Every step Arielle Gray took inside Steele Enterprises was deliberate — slow, confident, and sharp enough to slice through the silence that followed her.
Three years ago, she’d been dragged out of this same building in tears, accused of selling company secrets she never even saw. Three years ago, she’d begged him to believe her.
Now, she was back — not as the desperate intern who loved him, but as the woman the company had just hired to save his failing merger.
“Miss Gray, the CEO will see you now,” the secretary said nervously.
Arielle smiled faintly. “He’d better.”
The elevator doors opened, and there he was — Damon Steele.
Cold. Impossibly handsome. And still wearing that same unreadable expression that once made her heart race and her soul break.
He looked up from his desk. “Arielle.”
Just her name — nothing more. No emotion. No regret.
She tilted her chin, meeting his gaze head-on. “Mr. Steele.”
He gestured for her to sit. “I wasn’t expecting you to take the contract. After what happened, I assumed you’d refuse.”
“Refuse?” She laughed softly, the sound laced with venom. “I never refuse business, Damon. I thought you, of all people, would remember that.”
For the first time, his jaw tightened. “This contract isn’t personal.”

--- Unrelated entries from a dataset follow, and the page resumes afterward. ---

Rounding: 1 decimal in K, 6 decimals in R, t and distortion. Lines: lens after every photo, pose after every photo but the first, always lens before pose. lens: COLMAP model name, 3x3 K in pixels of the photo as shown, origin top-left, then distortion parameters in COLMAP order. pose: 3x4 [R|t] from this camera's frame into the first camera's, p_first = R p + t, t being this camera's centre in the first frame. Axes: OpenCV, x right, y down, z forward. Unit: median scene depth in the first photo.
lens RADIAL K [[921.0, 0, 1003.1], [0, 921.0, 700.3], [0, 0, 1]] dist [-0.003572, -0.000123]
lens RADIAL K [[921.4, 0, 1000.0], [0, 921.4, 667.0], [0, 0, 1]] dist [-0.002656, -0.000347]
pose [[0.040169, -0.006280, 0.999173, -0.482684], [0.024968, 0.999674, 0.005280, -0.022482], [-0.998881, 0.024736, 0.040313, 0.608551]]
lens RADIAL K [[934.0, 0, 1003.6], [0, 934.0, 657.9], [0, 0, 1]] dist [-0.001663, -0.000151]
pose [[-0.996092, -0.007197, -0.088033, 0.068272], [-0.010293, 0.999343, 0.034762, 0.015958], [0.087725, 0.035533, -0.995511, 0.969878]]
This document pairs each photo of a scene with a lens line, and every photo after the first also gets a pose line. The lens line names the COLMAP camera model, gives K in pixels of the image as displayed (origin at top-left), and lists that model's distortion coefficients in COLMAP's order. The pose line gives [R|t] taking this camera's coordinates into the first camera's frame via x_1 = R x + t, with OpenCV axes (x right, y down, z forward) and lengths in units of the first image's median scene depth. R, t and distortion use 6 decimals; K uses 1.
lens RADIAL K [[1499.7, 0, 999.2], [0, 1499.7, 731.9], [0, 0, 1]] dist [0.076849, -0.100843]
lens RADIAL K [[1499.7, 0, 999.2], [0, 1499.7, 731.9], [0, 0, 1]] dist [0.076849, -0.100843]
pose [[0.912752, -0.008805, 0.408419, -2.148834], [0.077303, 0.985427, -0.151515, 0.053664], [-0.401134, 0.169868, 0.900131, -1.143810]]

“Neither is my revenge,” she whispered under her breath, though he didn’t seem to catch it.
The air between them thickened — too many memories, too many scars.
He slid a sleek file across the desk. “Then sign it. Six months under Steele Enterprises. You report directly to me.”
Arielle took the pen, her red nails gleaming under the light.
The same hand that once wrote him love letters now hovered over a business contract — the one that would tie her to him again.
But this time, she wasn’t the one who’d be destroyed by it.
She signed with a steady hand and met his eyes.
“Congratulations, Mr. Steele,” she said coolly. “You just hired your biggest mistake.”
Damon’s lips twitched — half smirk, half challenge.
“Be careful, Arielle. You might not survive round two.”
She stood, her perfume lingering in the air between them like a silent promise.
“Oh, I will,” she said softly, turning for the door. “But you won’t.”